Required action: Copy, from the data below, each line that has the word "root".

Material shown:
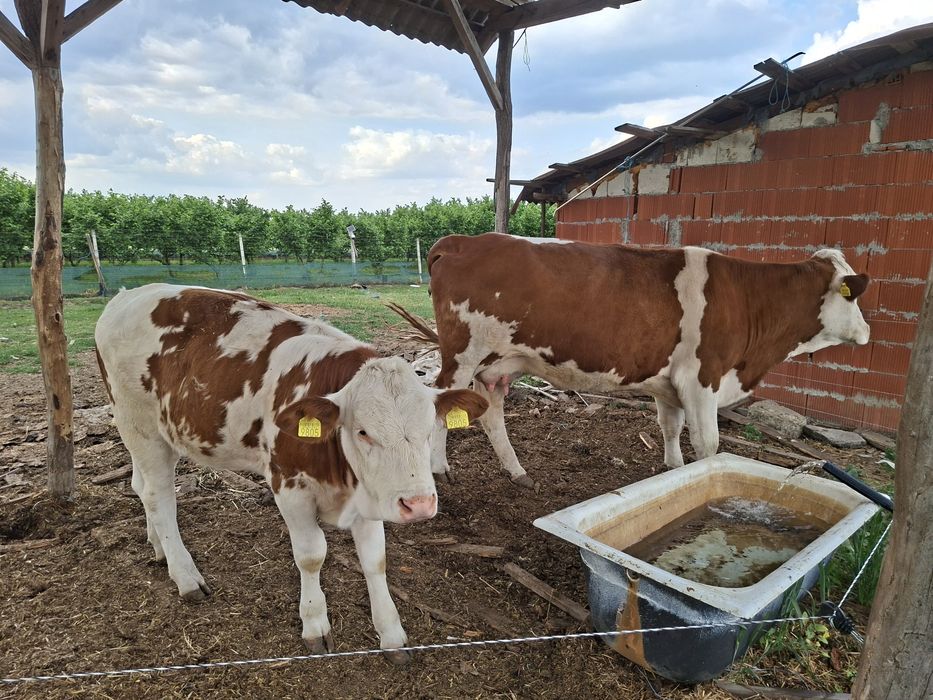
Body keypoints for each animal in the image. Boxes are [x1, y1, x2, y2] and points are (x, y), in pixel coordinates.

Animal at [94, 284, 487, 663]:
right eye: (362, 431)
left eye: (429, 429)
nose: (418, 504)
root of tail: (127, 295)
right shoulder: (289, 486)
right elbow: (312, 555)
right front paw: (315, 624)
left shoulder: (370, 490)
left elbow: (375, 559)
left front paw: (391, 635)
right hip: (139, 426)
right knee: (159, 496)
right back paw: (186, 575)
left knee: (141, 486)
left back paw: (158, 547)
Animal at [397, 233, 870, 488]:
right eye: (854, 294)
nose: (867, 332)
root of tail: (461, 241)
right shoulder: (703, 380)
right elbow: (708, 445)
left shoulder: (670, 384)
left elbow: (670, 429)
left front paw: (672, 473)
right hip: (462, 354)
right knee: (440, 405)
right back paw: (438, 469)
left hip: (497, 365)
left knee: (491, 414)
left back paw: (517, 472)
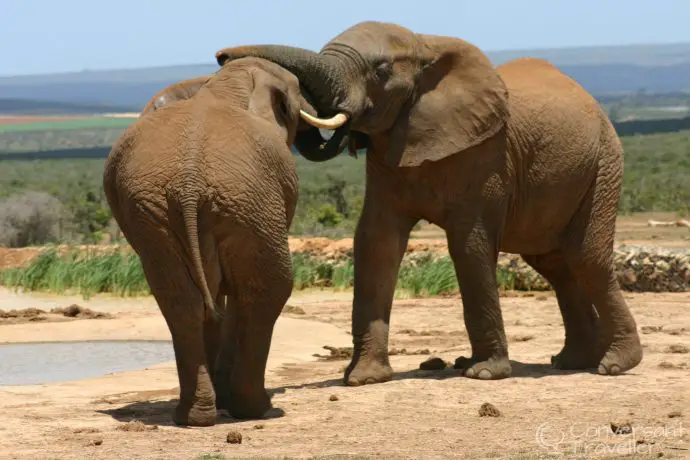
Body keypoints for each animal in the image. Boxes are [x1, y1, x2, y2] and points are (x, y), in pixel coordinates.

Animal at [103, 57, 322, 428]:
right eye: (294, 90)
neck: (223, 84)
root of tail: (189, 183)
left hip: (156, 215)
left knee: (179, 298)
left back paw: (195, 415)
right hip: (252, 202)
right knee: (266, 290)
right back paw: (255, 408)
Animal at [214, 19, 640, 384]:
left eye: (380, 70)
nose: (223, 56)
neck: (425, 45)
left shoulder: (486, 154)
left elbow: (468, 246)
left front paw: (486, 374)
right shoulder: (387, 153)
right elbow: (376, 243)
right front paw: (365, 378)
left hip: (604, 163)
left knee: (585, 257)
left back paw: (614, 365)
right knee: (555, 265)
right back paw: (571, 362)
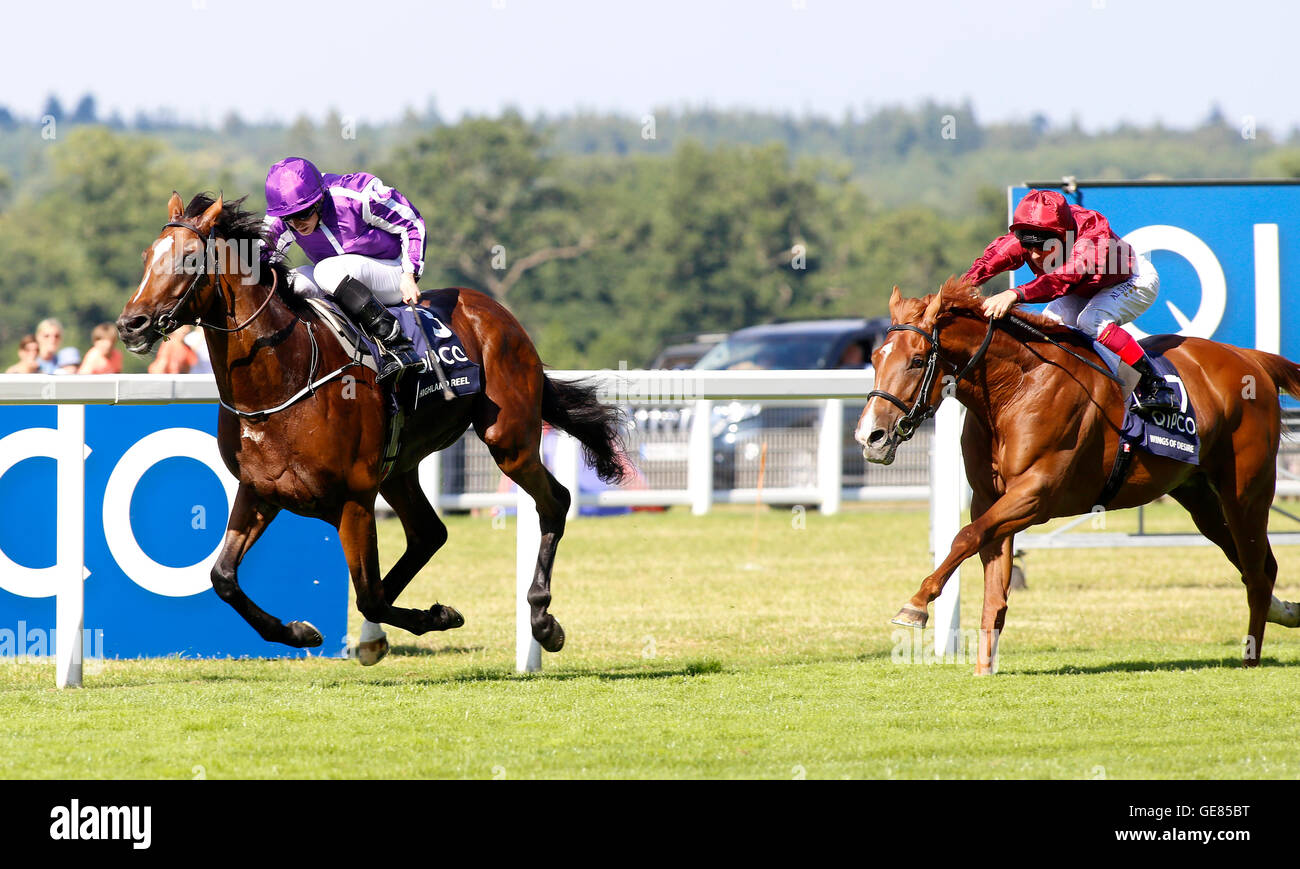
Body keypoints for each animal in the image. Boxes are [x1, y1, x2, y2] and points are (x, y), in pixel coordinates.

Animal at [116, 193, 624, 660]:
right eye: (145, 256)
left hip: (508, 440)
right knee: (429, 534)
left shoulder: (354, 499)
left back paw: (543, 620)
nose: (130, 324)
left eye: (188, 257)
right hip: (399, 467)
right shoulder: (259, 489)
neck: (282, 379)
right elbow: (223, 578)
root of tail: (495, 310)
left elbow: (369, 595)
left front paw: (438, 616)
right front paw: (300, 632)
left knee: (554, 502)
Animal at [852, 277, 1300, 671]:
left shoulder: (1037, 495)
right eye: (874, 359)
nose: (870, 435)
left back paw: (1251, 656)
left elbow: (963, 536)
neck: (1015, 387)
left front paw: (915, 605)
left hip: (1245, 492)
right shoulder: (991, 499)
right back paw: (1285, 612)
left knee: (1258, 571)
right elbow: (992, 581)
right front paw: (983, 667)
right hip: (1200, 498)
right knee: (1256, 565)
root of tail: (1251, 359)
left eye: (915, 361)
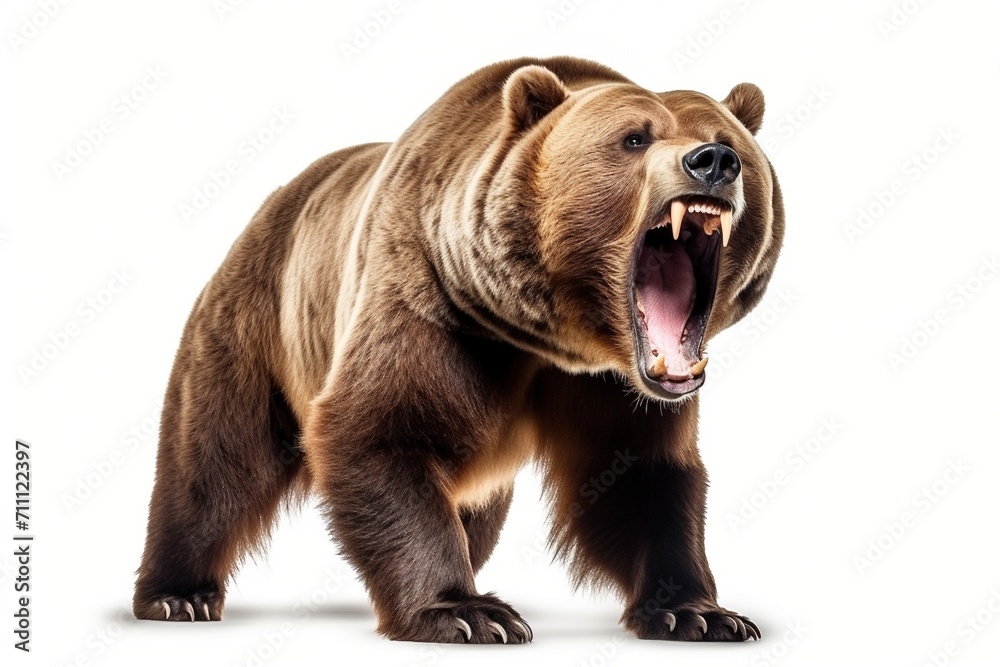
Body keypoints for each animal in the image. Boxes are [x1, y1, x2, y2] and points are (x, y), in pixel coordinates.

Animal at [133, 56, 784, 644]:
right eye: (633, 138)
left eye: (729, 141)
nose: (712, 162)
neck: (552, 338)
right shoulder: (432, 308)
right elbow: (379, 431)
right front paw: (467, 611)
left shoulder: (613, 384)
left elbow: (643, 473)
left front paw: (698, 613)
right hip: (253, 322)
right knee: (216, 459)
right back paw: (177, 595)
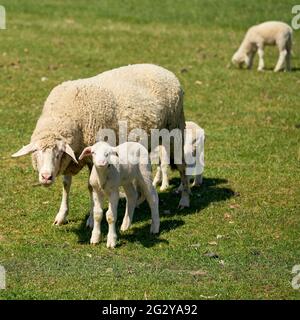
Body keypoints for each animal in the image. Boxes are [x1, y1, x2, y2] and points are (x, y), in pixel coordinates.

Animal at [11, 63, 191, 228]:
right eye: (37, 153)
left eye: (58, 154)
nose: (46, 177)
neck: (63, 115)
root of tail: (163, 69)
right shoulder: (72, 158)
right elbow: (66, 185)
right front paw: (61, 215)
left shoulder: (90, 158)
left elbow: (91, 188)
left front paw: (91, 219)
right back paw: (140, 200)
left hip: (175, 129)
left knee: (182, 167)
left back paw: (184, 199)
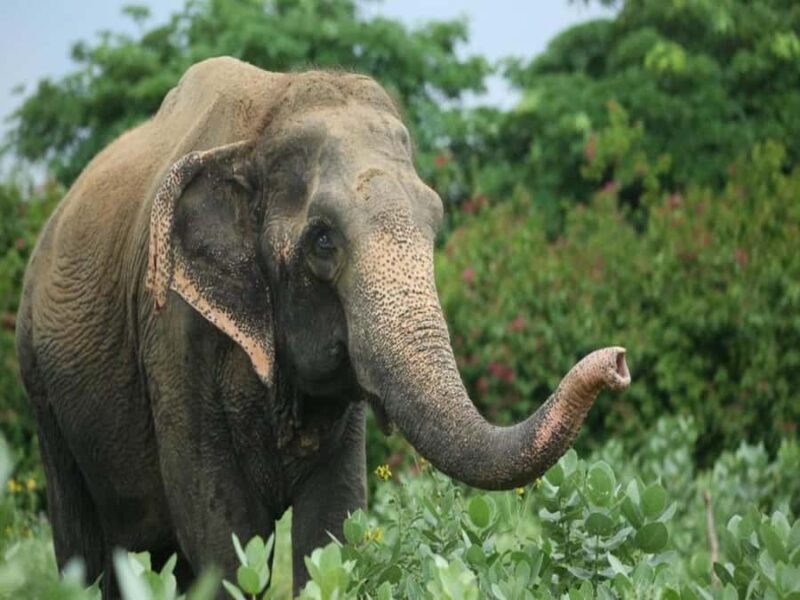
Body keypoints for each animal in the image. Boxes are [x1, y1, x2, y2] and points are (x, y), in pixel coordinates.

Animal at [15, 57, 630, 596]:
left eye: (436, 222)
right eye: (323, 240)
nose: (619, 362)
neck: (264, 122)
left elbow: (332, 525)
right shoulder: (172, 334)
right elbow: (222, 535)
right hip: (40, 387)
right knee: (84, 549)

Task result:
root of tail: (127, 295)
root of tail: (461, 241)
root of tail: (189, 183)
root of tail: (495, 310)
root of tail: (1251, 359)
root of tail: (163, 69)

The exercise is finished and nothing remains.